**Required task**
Rewrite the entries below from the start through the line that contains "table_cell Parallel, except", changing "layout element" to "page element" and keeping everything else the same.

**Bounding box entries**
::::::

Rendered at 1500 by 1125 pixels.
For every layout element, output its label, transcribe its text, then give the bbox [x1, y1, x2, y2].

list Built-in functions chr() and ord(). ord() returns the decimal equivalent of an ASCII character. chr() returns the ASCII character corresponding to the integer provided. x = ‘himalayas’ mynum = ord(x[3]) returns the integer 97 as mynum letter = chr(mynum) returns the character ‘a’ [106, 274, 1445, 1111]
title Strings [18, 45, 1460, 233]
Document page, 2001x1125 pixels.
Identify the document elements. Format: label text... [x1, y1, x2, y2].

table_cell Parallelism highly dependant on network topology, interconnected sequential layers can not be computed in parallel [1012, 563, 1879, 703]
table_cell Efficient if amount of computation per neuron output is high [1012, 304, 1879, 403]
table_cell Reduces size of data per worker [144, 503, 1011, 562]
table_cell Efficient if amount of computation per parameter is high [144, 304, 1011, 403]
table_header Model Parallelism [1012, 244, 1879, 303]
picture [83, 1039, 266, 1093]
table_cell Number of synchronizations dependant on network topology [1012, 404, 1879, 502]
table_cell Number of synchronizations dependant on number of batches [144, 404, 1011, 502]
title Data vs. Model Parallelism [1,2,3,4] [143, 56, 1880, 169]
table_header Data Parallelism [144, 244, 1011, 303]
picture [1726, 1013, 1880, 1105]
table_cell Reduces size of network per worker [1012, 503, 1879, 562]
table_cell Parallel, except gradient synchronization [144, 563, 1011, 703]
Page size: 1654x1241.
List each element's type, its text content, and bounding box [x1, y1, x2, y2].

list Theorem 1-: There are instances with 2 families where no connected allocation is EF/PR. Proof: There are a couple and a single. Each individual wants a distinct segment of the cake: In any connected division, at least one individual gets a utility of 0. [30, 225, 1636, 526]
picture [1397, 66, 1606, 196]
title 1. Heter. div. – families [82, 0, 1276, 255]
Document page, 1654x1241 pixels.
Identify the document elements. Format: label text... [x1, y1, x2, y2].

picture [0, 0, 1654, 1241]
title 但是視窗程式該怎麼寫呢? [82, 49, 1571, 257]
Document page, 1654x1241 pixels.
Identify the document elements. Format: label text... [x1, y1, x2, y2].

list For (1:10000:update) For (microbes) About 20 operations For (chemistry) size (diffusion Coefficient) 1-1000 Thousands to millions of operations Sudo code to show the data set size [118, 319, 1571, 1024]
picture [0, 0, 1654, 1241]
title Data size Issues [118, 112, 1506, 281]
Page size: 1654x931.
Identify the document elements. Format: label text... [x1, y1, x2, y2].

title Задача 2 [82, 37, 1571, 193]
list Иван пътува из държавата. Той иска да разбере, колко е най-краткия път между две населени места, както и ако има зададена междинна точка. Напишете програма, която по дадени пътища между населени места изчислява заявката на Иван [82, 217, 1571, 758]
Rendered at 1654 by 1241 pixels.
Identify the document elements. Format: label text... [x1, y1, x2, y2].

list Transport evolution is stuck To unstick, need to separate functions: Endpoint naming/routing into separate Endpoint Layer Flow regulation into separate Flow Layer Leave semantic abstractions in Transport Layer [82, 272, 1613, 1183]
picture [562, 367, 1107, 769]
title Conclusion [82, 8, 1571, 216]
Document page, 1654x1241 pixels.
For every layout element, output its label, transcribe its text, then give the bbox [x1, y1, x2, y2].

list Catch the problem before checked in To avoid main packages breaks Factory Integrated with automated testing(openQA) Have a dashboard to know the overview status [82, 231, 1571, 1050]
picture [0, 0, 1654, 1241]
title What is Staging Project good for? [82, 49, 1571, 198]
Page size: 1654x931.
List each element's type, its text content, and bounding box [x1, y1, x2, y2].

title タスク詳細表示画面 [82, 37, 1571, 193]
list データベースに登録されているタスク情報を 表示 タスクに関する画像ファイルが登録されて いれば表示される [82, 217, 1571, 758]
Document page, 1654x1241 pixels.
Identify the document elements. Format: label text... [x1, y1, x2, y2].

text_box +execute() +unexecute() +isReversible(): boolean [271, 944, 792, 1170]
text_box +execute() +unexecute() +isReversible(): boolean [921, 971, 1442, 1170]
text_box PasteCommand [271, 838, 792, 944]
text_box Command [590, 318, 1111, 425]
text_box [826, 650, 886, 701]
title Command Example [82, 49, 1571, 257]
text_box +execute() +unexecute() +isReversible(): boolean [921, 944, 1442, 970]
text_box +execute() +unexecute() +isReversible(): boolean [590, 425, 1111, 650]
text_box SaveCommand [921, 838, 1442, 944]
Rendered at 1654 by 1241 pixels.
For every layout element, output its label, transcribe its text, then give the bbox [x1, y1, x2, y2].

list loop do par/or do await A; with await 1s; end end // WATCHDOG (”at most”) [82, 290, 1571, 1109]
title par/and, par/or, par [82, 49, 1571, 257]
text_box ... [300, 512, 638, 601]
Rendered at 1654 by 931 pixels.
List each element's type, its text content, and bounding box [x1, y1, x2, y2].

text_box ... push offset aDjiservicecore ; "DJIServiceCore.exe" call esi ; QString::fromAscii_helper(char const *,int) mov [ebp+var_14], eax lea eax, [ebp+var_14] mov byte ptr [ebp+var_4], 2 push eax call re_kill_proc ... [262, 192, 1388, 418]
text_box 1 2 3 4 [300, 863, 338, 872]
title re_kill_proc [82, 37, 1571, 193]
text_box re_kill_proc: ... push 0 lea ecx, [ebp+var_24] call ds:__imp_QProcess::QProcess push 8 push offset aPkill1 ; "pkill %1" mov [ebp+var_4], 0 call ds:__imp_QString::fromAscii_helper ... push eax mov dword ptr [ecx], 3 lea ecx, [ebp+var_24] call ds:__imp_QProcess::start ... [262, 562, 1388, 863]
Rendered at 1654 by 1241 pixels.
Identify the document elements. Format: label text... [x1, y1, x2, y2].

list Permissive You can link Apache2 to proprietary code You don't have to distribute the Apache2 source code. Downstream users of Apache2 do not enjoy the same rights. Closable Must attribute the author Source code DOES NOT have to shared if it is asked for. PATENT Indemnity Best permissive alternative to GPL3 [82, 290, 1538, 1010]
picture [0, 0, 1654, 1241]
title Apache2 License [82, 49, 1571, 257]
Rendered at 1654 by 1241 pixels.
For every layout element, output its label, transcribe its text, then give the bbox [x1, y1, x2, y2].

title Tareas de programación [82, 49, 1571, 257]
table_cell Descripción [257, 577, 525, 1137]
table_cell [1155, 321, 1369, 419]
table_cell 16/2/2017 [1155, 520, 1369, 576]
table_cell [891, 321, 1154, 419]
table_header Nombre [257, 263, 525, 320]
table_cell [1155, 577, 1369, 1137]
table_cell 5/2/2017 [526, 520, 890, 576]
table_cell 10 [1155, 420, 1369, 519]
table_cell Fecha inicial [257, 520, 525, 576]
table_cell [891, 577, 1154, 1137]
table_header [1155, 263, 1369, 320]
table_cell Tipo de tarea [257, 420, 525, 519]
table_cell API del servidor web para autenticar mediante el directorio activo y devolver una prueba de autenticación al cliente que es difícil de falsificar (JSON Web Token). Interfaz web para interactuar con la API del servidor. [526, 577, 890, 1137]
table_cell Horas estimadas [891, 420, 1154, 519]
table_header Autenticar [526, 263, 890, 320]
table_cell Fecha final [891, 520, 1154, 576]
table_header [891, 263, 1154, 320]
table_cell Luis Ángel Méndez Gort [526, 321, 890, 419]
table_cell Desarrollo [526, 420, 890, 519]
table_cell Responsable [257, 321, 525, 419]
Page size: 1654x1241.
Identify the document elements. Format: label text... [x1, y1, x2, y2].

::::::

**Correct result**
Rendered at 1500 by 1125 pixels.
For every page element, output its label, transcribe its text, then give the bbox [x1, y1, x2, y2].

list Built-in functions chr() and ord(). ord() returns the decimal equivalent of an ASCII character. chr() returns the ASCII character corresponding to the integer provided. x = ‘himalayas’ mynum = ord(x[3]) returns the integer 97 as mynum letter = chr(mynum) returns the character ‘a’ [106, 274, 1445, 1111]
title Strings [18, 45, 1460, 233]
Document page, 2001x1125 pixels.
Identify the document elements. Format: label text... [x1, y1, x2, y2].

table_cell Parallelism highly dependant on network topology, interconnected sequential layers can not be computed in parallel [1012, 563, 1879, 703]
table_cell Efficient if amount of computation per neuron output is high [1012, 304, 1879, 403]
table_cell Reduces size of data per worker [144, 503, 1011, 562]
table_cell Efficient if amount of computation per parameter is high [144, 304, 1011, 403]
table_header Model Parallelism [1012, 244, 1879, 303]
picture [83, 1039, 266, 1093]
table_cell Number of synchronizations dependant on network topology [1012, 404, 1879, 502]
table_cell Number of synchronizations dependant on number of batches [144, 404, 1011, 502]
title Data vs. Model Parallelism [1,2,3,4] [143, 56, 1880, 169]
table_header Data Parallelism [144, 244, 1011, 303]
picture [1726, 1013, 1880, 1105]
table_cell Reduces size of network per worker [1012, 503, 1879, 562]
table_cell Parallel, except gradient synchronization [144, 563, 1011, 703]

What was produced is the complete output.